Insect Repellent: Some regions in South Africa are prone to mosquitoes and other insects. Carry insect repellent to ensure a comfortable stay, especially if you plan to visit wildlife reserves or rural areas. For the latet and most up-to-date information on malaria, please contact your local travel clinic for information and advice.
Binoculars: Bring a pair of binoculars, as no matter where in the country you are travelling to, there is always something to look at.
Earphones or headphones: Pack in a pair, especially if you’ll be flying or traveling around. They are available in shops but they take up so little space, you might as well bring your own and avoid being bored on the long trips.

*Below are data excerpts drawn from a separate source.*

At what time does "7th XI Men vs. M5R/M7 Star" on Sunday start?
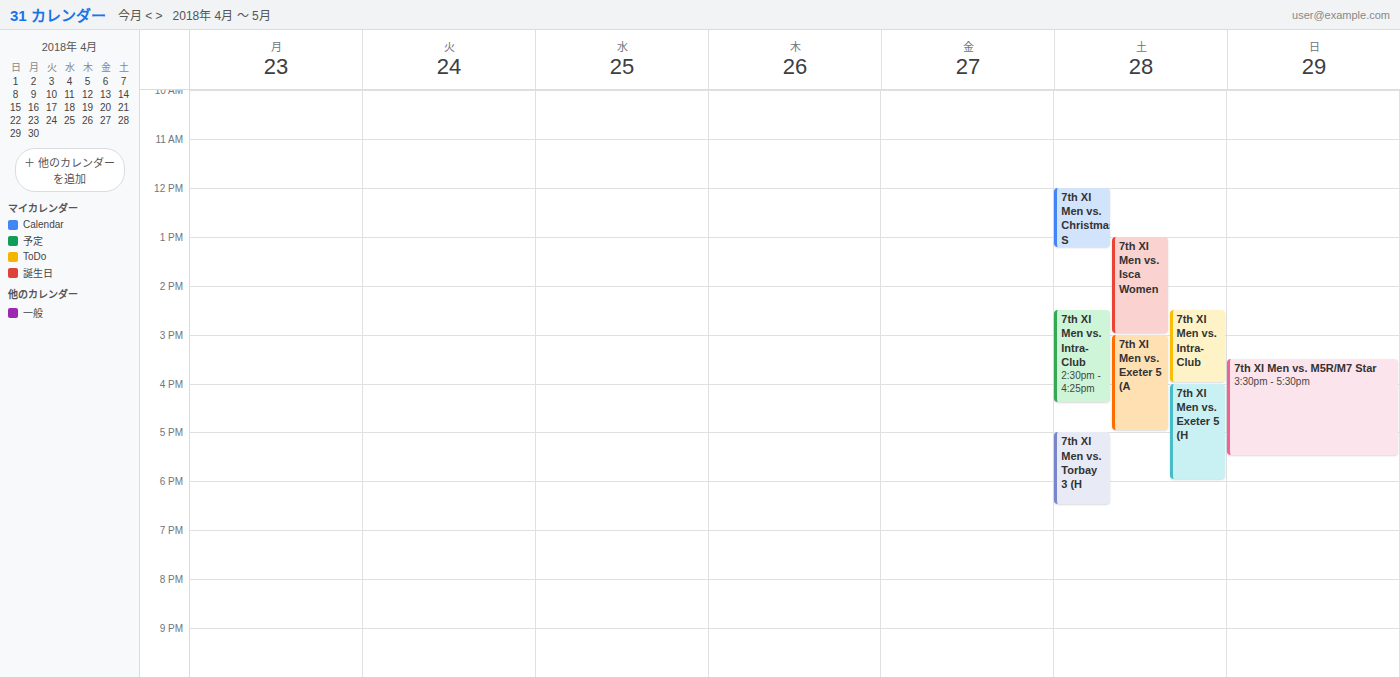
3:30 PM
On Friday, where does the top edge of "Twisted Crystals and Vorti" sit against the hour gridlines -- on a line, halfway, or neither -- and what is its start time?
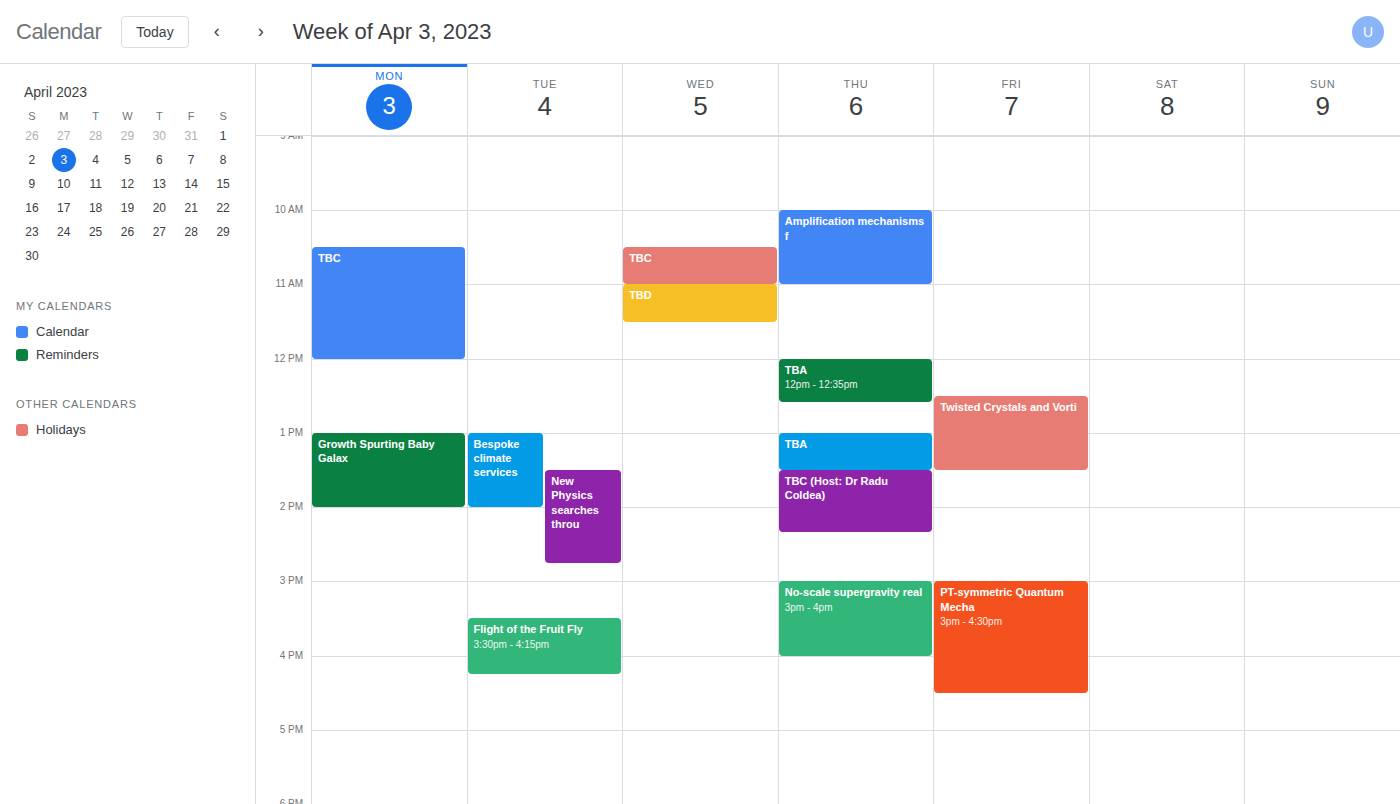
12:30 PM -- halfway between the 12 PM and 1 PM lines.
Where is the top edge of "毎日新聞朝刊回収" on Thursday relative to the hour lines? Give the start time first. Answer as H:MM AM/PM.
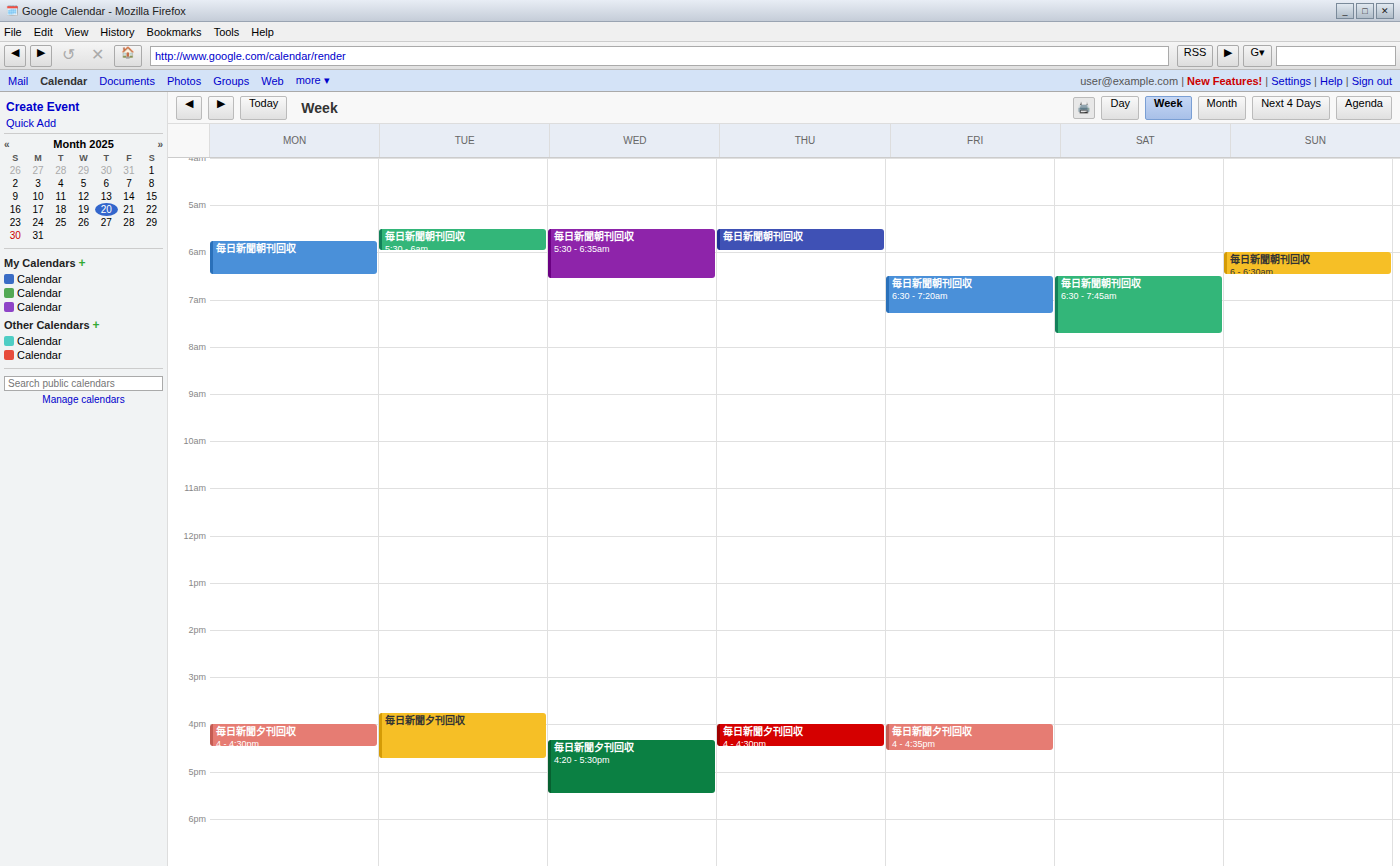
5:30 AM -- halfway between the 5 AM and 6 AM lines.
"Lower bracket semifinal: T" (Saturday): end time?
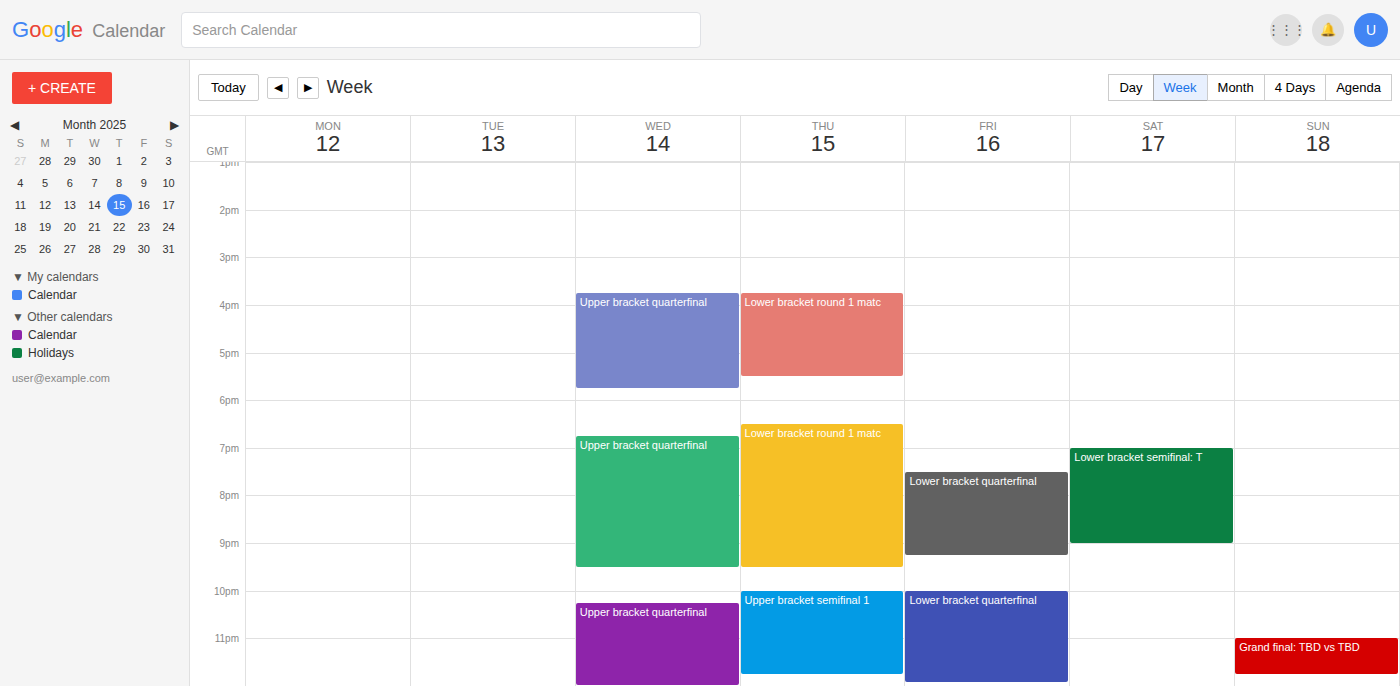
9:00 PM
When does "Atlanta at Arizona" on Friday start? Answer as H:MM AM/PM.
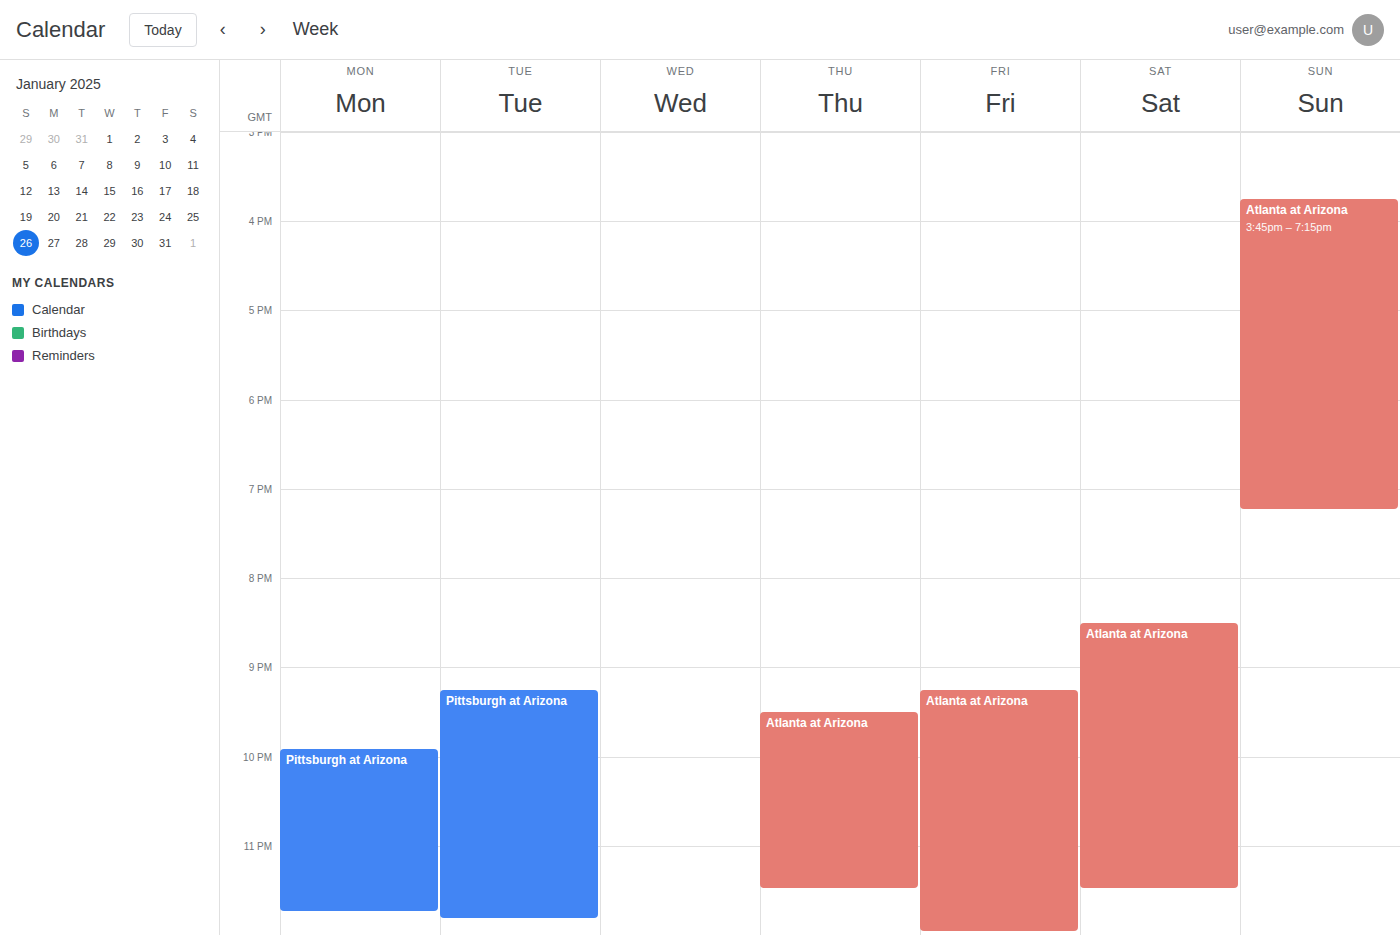
9:15 PM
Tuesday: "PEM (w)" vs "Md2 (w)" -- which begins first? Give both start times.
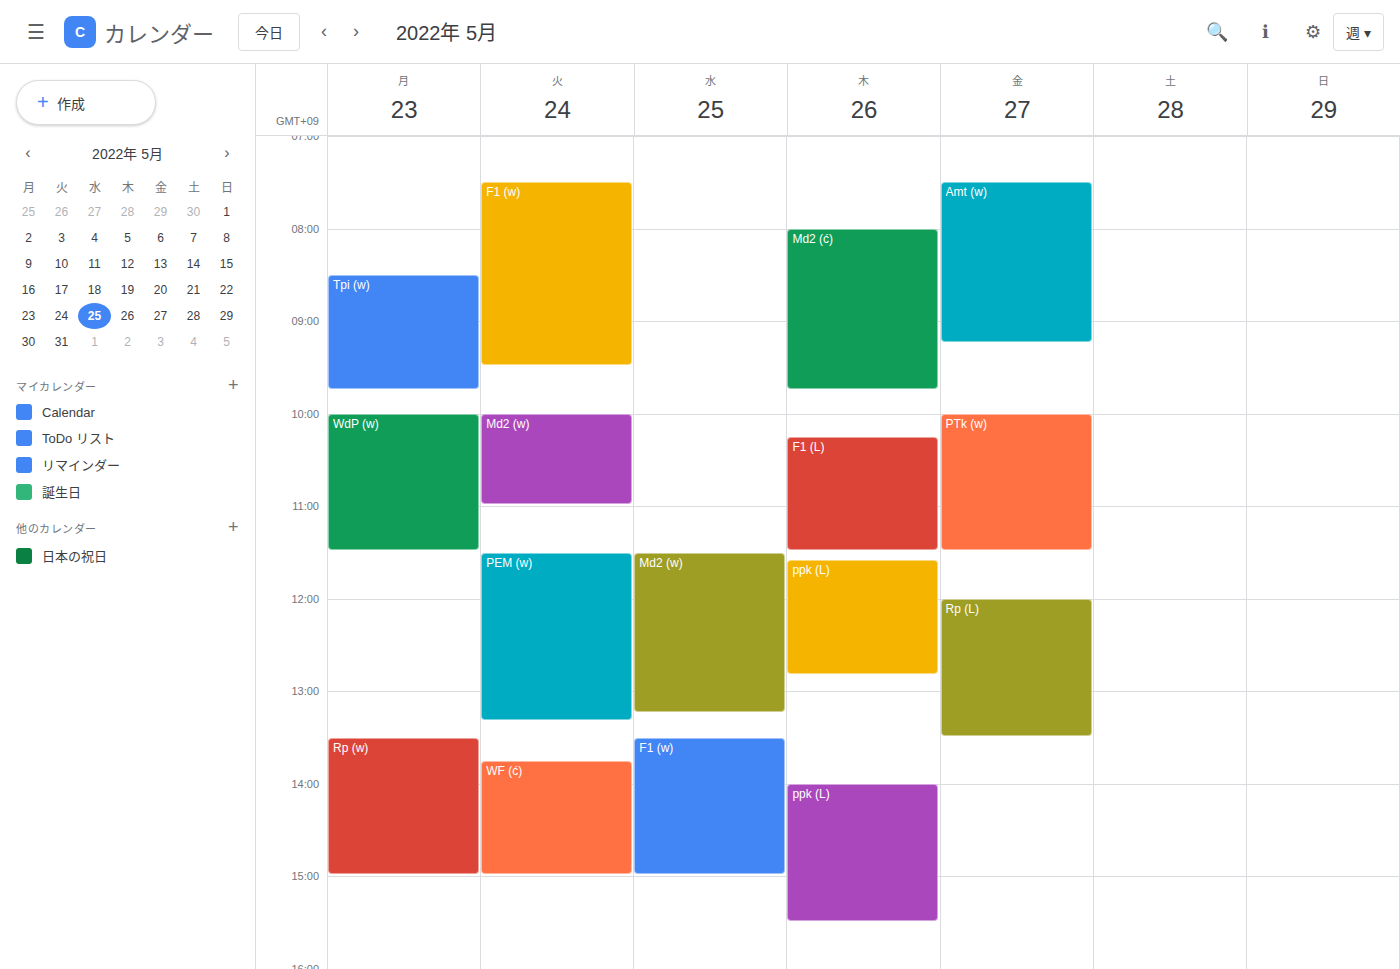
"Md2 (w)" 10:00 AM; "PEM (w)" 11:30 AM.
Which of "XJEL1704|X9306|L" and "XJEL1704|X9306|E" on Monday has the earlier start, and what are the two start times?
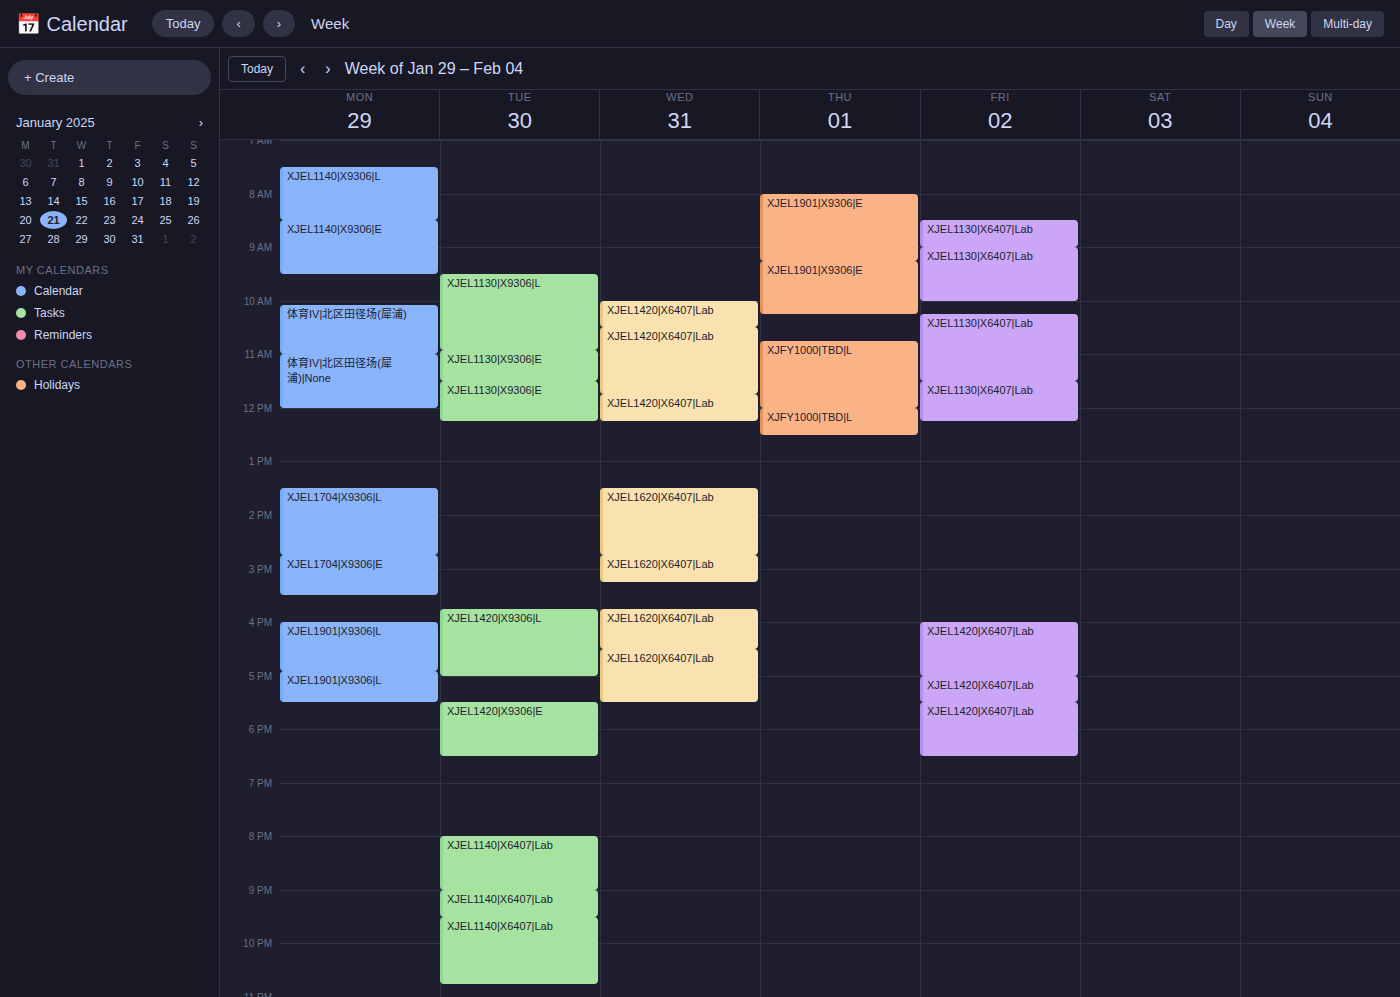
"XJEL1704|X9306|L" 1:30 PM; "XJEL1704|X9306|E" 2:45 PM.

Here are a few local words that may come in handy during your travels in South Africa:
Lekker (pronounced lek-uh): A slang word used to describe something that is good, great, or delicious. Example: "This food is lekker!"
Braai (pronounced bry): South African for a barbecue. Braais are a popular social gathering where friends and family come together to grill meat and enjoy a relaxed atmosphere.
Howzit: A casual greeting, similar to "How are you?" or "What's up?" Example: "Hey, howzit?"
Robot: Refers to traffic lights or signals. Example: "Turn left at the next robot."
Bakkie (pronounced bah-kee): A pickup truck or utility vehicle. Example: "We're going camping and taking the bakkie."
To enhance your understanding and appreciation of South Africa, consider exploring these recommended resources.
Long Walk to Freedom" by Nelson Mandela
"Cry, the Beloved Country" by Alan Paton
"Born a Crime" by Trevor Noah
These books offer unique insights into South Africa's history, struggles, and triumphs.
The documentary series "South Africa: An Aerial Journey" and the movie "Tsotsi" provide captivating visuals and narratives that showcase different aspects of the country.
South Africa Real Discoveries
The Good Things Guy
They offer listeners diverse perspectives on South African culture, travel, and inspiring stories.